The output of the command is ignored. If command fails, its stderr is logged.
Example: creating a silly file in the directory where generated page will be stored.
res = Sys.run_program(format("echo \"Kilroy was here\" > %s/graffiti", target_dir)) if not res then Log.warning("Damn, busted") end
The intended use case for it is creating and processing assets, e.g. converting images to different formats.
→ Sys.get_program_output(command)
Executes a command in the system shell and returns its output.
If the command fails, it returns nil
. The stderr is shown in the execution log,
but there's no way a plugin can access its stderr or the exit code.
Example: getting the last mofidication date of a page from git.
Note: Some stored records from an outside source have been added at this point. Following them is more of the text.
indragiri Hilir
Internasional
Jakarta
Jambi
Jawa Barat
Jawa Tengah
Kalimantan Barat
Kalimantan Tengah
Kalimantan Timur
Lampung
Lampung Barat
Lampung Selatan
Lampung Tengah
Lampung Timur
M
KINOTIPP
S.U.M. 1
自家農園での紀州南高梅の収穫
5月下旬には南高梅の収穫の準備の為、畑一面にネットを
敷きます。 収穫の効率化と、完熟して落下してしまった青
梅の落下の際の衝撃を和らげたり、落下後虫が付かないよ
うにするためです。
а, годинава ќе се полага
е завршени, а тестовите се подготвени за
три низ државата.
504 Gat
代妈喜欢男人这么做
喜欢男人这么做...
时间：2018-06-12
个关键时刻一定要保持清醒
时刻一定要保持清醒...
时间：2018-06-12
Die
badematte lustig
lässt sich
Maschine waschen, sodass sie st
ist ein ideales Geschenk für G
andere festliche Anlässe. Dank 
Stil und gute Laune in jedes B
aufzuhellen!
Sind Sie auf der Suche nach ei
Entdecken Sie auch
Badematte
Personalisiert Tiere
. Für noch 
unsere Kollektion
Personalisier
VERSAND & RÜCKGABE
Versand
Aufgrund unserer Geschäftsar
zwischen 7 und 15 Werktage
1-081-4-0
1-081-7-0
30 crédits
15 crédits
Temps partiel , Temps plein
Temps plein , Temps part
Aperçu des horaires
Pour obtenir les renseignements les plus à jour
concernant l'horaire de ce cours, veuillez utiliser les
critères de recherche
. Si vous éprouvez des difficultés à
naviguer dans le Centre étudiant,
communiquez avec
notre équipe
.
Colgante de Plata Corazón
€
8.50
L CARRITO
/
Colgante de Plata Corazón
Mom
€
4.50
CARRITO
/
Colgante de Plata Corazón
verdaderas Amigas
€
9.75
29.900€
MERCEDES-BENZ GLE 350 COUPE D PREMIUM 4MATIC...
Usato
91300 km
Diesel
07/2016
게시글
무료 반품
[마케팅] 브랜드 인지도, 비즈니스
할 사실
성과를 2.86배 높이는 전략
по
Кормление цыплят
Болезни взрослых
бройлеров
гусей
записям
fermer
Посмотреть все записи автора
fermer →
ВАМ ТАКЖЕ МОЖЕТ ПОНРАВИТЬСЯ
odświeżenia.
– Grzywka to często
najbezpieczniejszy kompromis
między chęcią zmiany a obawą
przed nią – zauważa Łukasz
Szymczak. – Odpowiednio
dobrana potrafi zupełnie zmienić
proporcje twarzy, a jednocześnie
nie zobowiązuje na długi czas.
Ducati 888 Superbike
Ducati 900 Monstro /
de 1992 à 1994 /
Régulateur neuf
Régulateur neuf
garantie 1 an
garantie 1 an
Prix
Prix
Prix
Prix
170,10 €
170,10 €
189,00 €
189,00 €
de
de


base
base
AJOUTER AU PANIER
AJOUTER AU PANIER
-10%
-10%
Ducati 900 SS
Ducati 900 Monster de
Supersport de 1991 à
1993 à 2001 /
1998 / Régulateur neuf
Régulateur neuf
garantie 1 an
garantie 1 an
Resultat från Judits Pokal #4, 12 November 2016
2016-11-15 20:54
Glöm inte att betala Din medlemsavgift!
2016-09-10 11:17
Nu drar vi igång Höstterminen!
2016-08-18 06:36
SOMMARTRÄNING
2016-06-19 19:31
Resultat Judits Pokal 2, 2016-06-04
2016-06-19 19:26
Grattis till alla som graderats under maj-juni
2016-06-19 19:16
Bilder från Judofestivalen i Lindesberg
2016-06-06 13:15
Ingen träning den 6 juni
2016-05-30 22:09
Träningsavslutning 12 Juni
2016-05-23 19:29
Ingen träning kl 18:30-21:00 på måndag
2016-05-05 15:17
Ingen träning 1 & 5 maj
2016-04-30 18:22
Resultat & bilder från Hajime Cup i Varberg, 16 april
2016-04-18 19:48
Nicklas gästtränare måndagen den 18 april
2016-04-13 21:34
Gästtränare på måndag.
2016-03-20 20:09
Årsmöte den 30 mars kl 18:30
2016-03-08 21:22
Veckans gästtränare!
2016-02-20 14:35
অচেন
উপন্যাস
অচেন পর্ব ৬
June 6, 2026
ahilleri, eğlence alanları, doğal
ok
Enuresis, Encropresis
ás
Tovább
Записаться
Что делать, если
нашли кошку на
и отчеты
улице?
git_command = "git log -n 1 --pretty=format:%ad --date=format:%Y-%m-%d -- " .. page_file timestamp = Sys.get_program_output(git_command) if not timestamp then timestamp = "1970-01-01" end
→ Sys.random(max)
Example: Sys.ranrom(1000)
Generates a random number from 0 to max.
→ Sys.is_unix ()
Returns true on UNIX-like systems (Linux, Mac OS, BSDs), false otherwise.
→ Sys.is_windows ()
Returns true on Microsoft Windows, false otherwise.
→ The String module
→ String.trim
Example: String.trim(" my string ") -- produces "my string"
Removed leading and trailing whitespace from a string.
→ String.slugify_ascii
Example: String.slugify_ascii("My Heading") -- produces "my-heading"
Replaces all characters other than English letters and digits with hyphens, exactly like the ToC widget.
→ String.truncate(string, length)
Truncates a string to given length.
Example: String.truncate("foobar", 3) -- "foo"
.
→ String.to_number
Example: String.to_number("2.7") -- produces 2.7 (float)
Converts strings to numbers. Returns nil
is a string isn't a valid representation of a number.